We agree with the Westminster shorter catechism that the chief end of man is to glorify God and to enjoy Him forever. Worship, broadly speaking, is the work of actively living this out. Historically, worship services did this by gearing all aspects of the service towards teaching about God from the Bible and experiencing His presence. Towards that end, we sing songs of praise, preach Biblical sermons, and participate in sacraments. The reason that we call this “Gospel Worship” is because our sinfulness has a tendency to turn all worship into duties that we indifferently carry out or guilt driven ways to try and earn His favor. But the Gospel transforms our worship into sincere gratitude and products of love.
The Gospel is the good news that God, through Jesus Christ’s life, death and resurrection has fixed everything. And the fixing of the world is anticipated by the fixing of our own selves. This fixing includes being moved from being objects of wrath to objects of blessing (Justification). And also by having our lives radically changed from the inside out (Sanctification). The gospel not only “gets us into heaven” but “gets heaven into us” as we align every dimension of our lives with its gracious truth. Once we are united to Christ, we receive benefits. One of those benefits is that we are conformed more and more into Jesus’ image each day. We start exhibiting fruit of the Spirit. And as we ourselves, as transformed persons, are driven to also transform the world around us so that God’s will would be done on Earth as it is in Heaven.

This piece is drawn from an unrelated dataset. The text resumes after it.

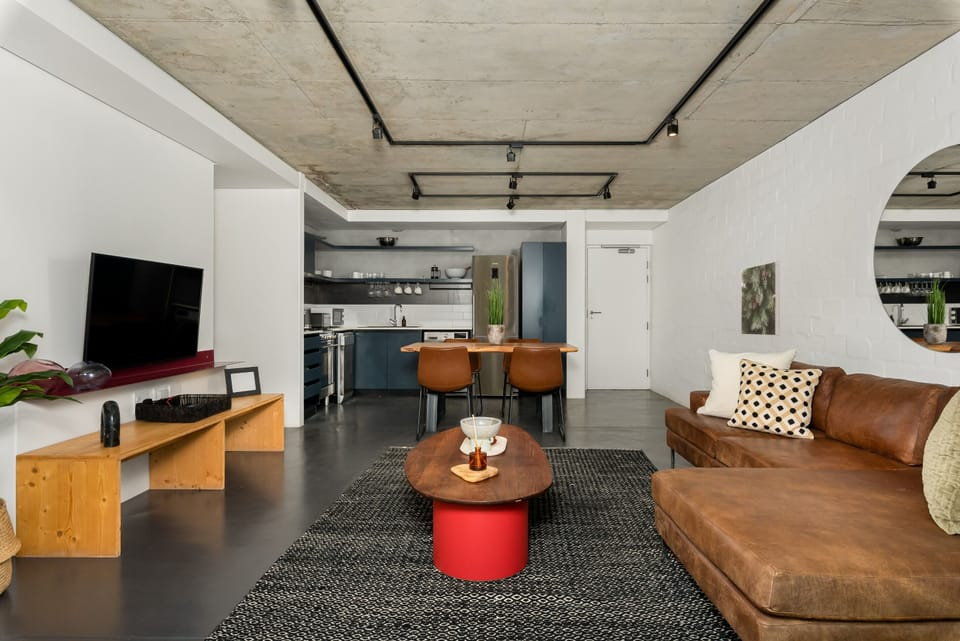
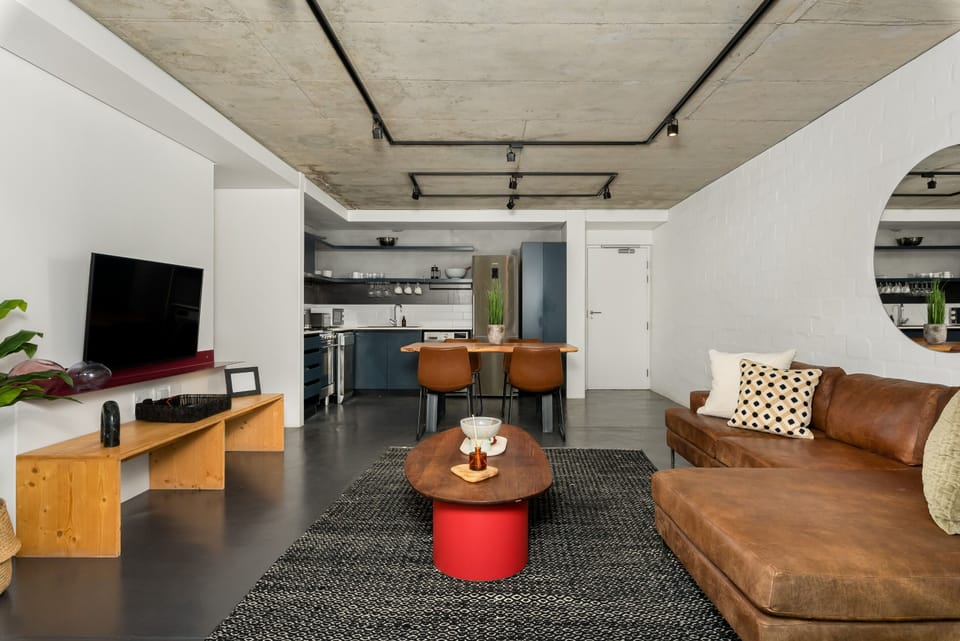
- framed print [740,260,781,337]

One of the ways that the gospel blessings have manifested in history is when large swaths of people who normally were at odds with each other, suddenly come together in unity and harmony. In book of Acts it was Jews and Romans, slaves and free, men and women. In the Great Awakenings, it was Whites and Blacks as well as various warring denominations. Gospel creates shalom filled community even amongst warring parties. To this end, we encourage participation in community oriented events. We have small groups as well as various church gatherings. We do these things because we believe that church is not limited to the Sunday worship service.
Gospel Compassion & Service (Mercy & Justice)
The gospel shapes us to be a people who sacrificially serve our neighbors and the poor because of the salvation freely given to us through Jesus’ sacrificial love. We derive our life of active compassion and mercy from our identity with Jesus our King, who came to serve and not to be served. Instead of living to increase our private kingdoms of self-serving power and wealth, our new mode of existence is “power through service” and “wealth through generosity” as demonstrated at the cross. We especially seek to show mercy to the poor and seek justice for the weak and powerless, ministering the gospel through word and deed.